-Art's Art-
Recollections of a Small Town Boy
 

GONE WITH THE WIND?


Before I was old enough to know why my father was fuming he often talked about the awful loss of personal honor in society, perhaps along with the Civil War. As knowledge increased, if not commensurate wisdom, it appeared that Papa was thinking of days when a man’s word was his bond and a handshake was a pledge of life, fortune and sacred honor.

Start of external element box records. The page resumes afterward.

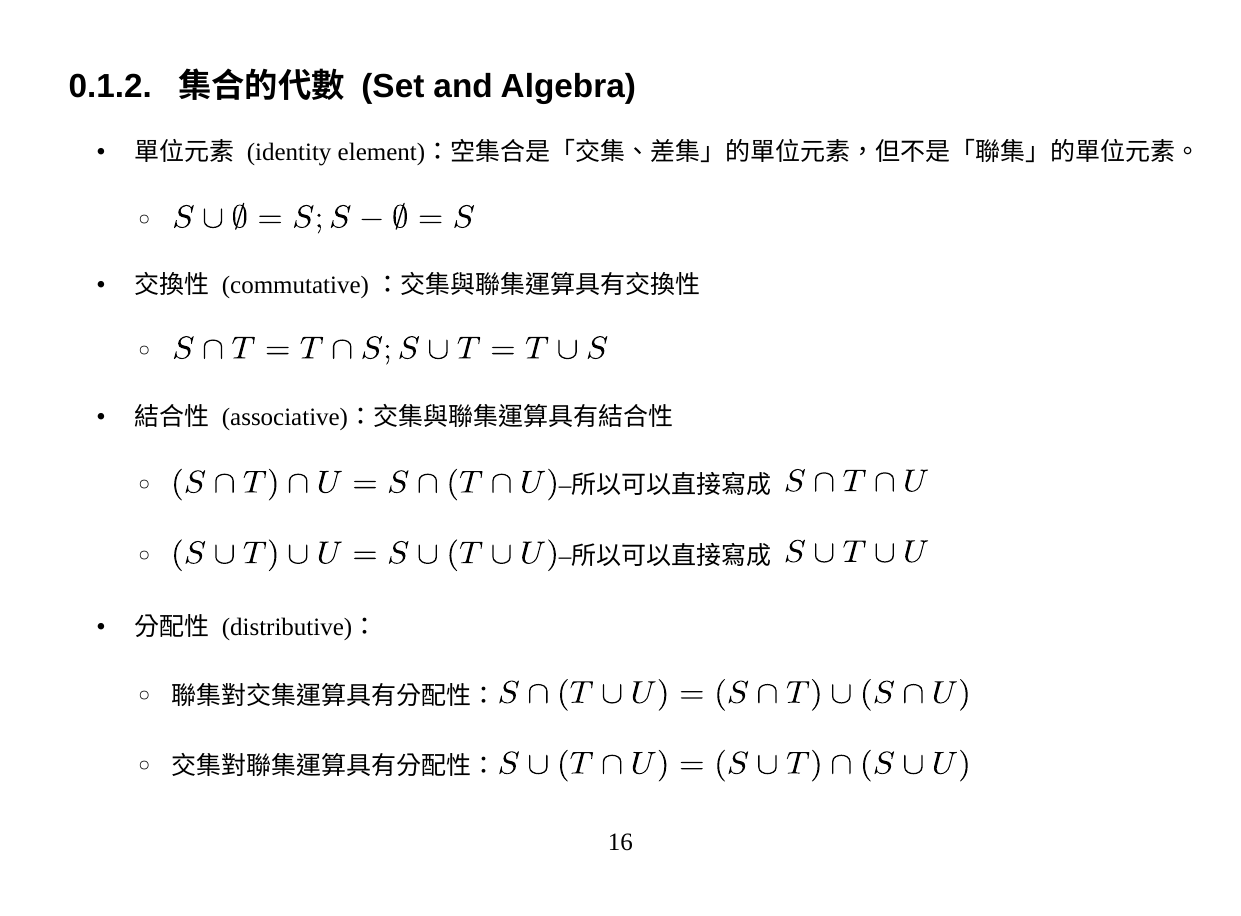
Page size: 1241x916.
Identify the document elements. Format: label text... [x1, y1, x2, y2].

list 交集對聯集運算具有分配性： [134, 746, 1181, 784]
subtitle 集合的代數 (Set and Algebra) [59, 59, 1181, 107]
list 結合性 (associative)：交集與聯集運算具有結合性 [97, 396, 1181, 432]
list 聯集對交集運算具有分配性： [134, 675, 1181, 713]
list 分配性 (distributive)： [97, 606, 1181, 642]
list –所以可以直接寫成 [134, 465, 1181, 503]
list –所以可以直接寫成 [134, 536, 1181, 574]
list 交換性 (commutative) ：交集與聯集運算具有交換性 [97, 265, 1181, 301]
list 單位元素 (identity element)：空集合是「交集、差集」的單位元素，但不是「聯集」的單位元素。 [97, 132, 1181, 168]
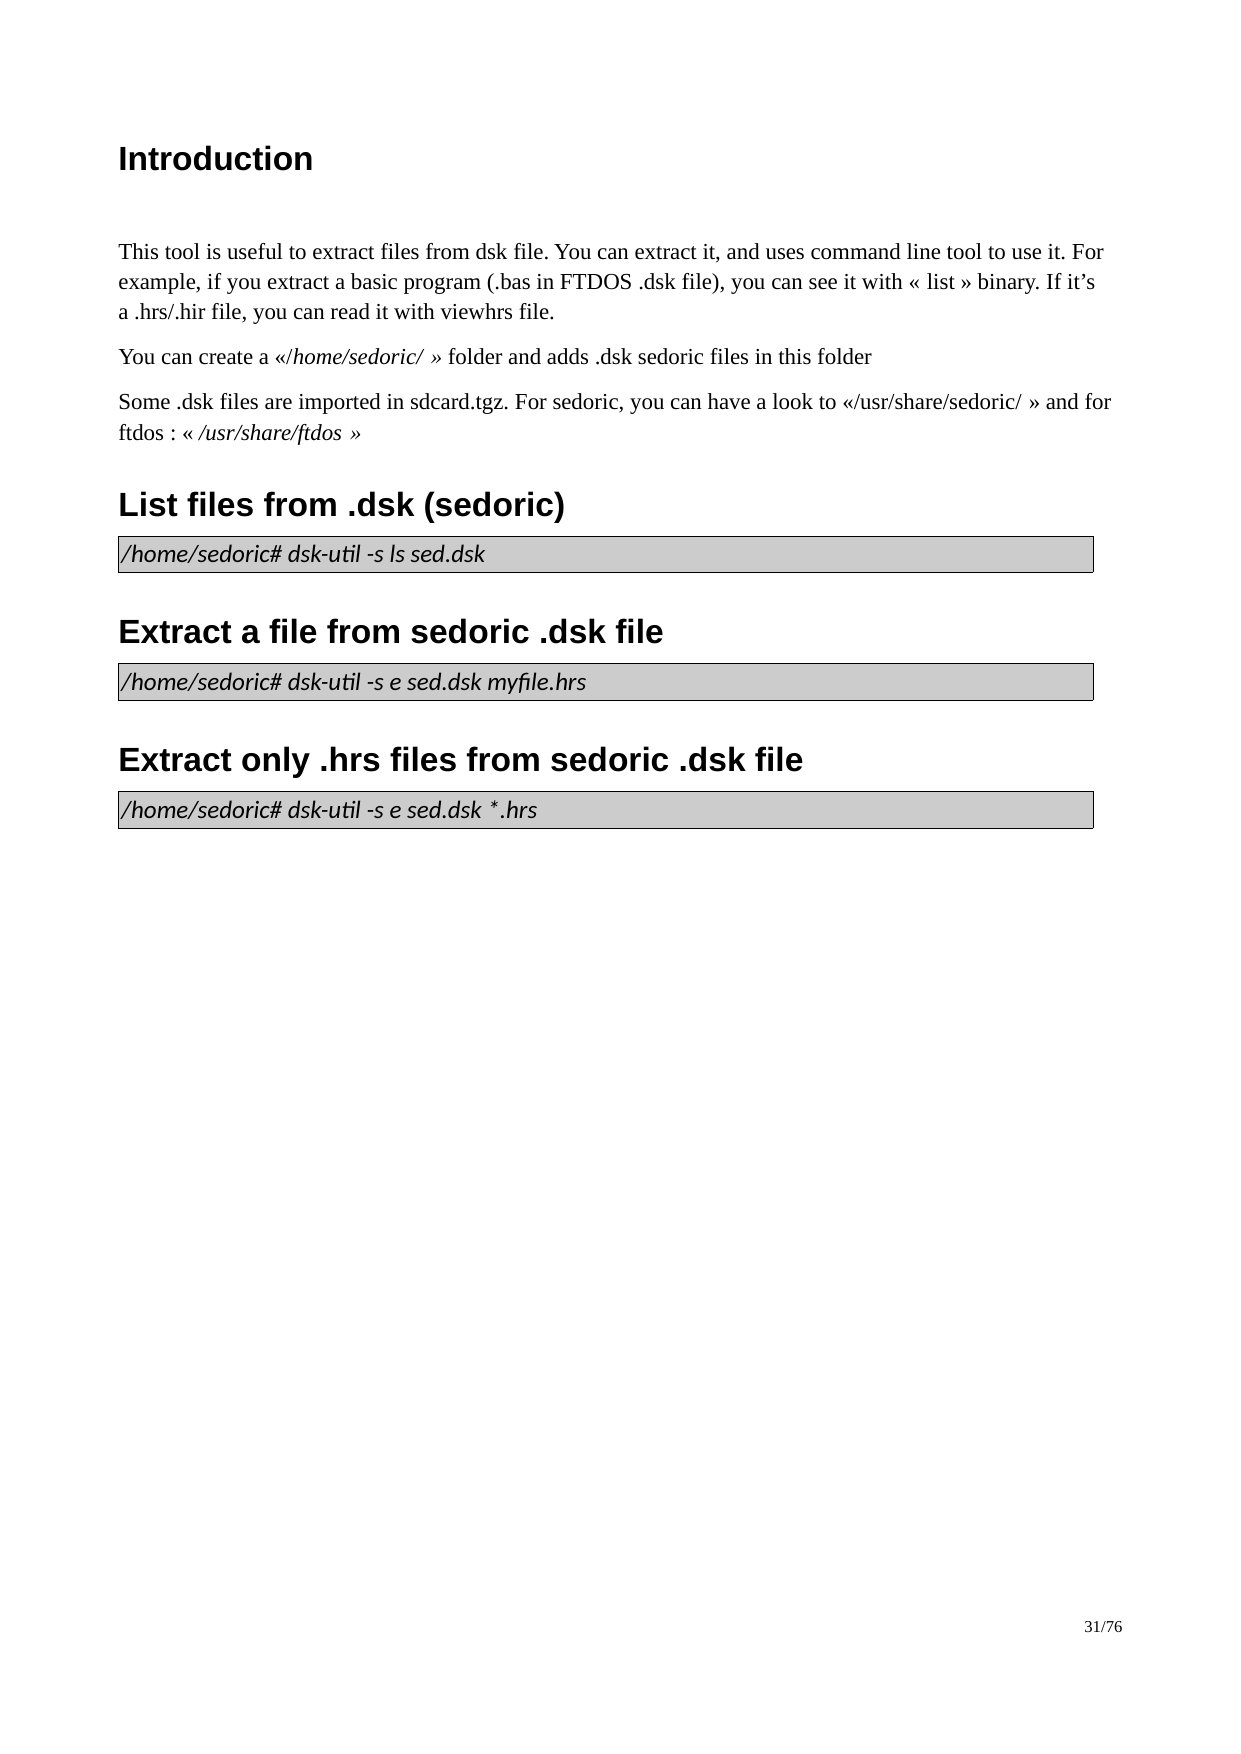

Then came the lawyers, not that there was ever a critical shortage of them. But now even tiny villages found them competing for the little business available. Many of the ambitious barristers had not attended law school, but had read a bit, listened to lawyerly rhetoric in courtrooms, looked at model contracts and felt quite confident as they hung out a shingle proclaiming ATTORNEY at LAW below Frank Lee Slease II, Esq.

Criminal fees was spotty, being mainly compressed to times when courts were in session. Commercial contracts became attractive because buying, selling and trading of land and livestock was lively in all seasons. Quite naturally the crafting of binding agreements could buy pork chops and flour for the kitchen.

The tortured convolutions of legalese increased exponentially as did expensive parchment whereon to inscribe such formidable clauses, whereas’es, to-wits and boiler plate wordage running to many pages. At fees for per page determined by assessed wallet thickness of clients at hand.

Thus assured by the sheer heft of the document and guarantee of an unassailable, suit-proof lawyerly effort as many as six folks would confidently sign the thing—in the presence of witnesses and a notary public to sign and date and ceremoniously press a SEAL into the parchment. Signed and sealed in my presence this xxxday of xxxx in the year of Our Lordxxxx. How mesmerizing can be thousands of years of The Law, robed in dreadful majesty. The notary collected his fee and trotted back to his general store job.

It was the first day of many fine ones after, so long as all parties lived up to their commitments faithfully and punctiliously. Ah, but a default of one minute would let the dogs loose. Too often that unbreakable contract turned out breakable indeed as more lawyers smelled fees to be assessed. The bluebirds of happiness became greedy carrion crows.

Papa was lucky not to have lived to be 132 in 2007. He hadn’t really imagined the modern tax return form or the reams of useless paper. The last time I financed a car there were 20 pages required. I asked what would happen to this.. The reply was stark and honest. It would be filed for a year then incinerated. Who would ever read it? No one. Why then? Corporate paid a Harvard MBA to simplify loan procedures.

Thanks, Papa. Your warning was prescient.